Your assignment:
Quote each line of the material verbatim, without the pictures.
>>>>>
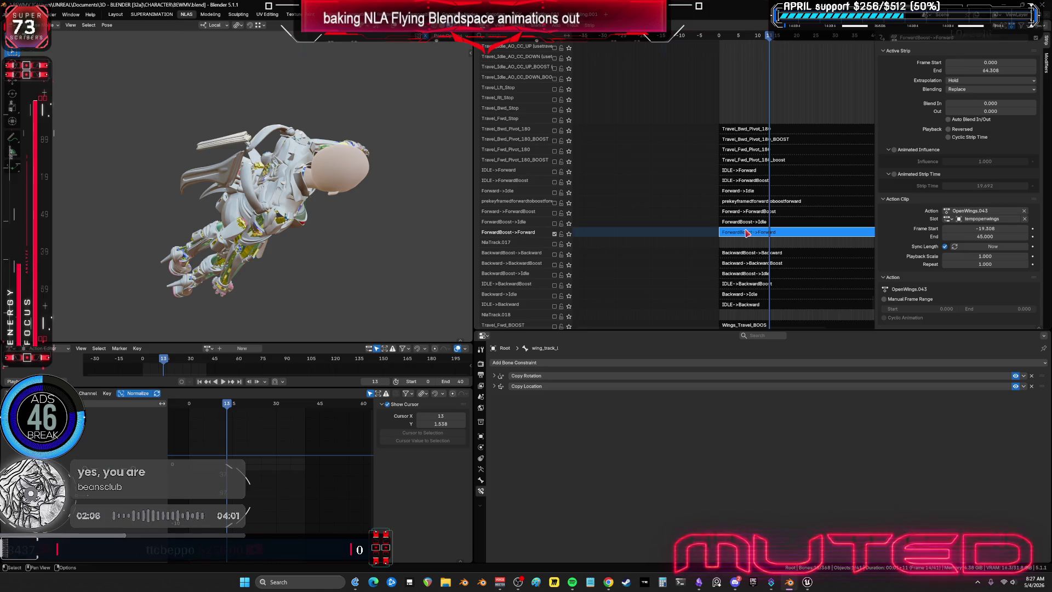
middle_click_drag(324, 251, 330, 267)
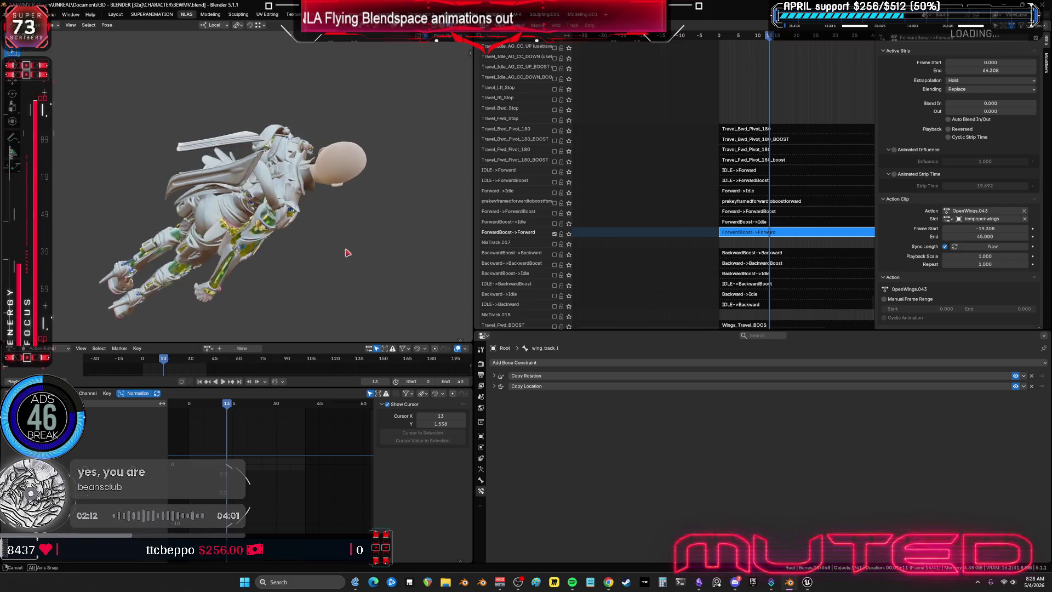
mouse_move(331, 267)
middle_mouse_down()
mouse_move(319, 256)
mouse_move(427, 246)
middle_mouse_up()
<<<<<
Solution to this exercise:
middle_click_drag(324, 251, 330, 267)
mouse_move(331, 267)
middle_mouse_down()
mouse_move(319, 256)
mouse_move(427, 246)
middle_mouse_up()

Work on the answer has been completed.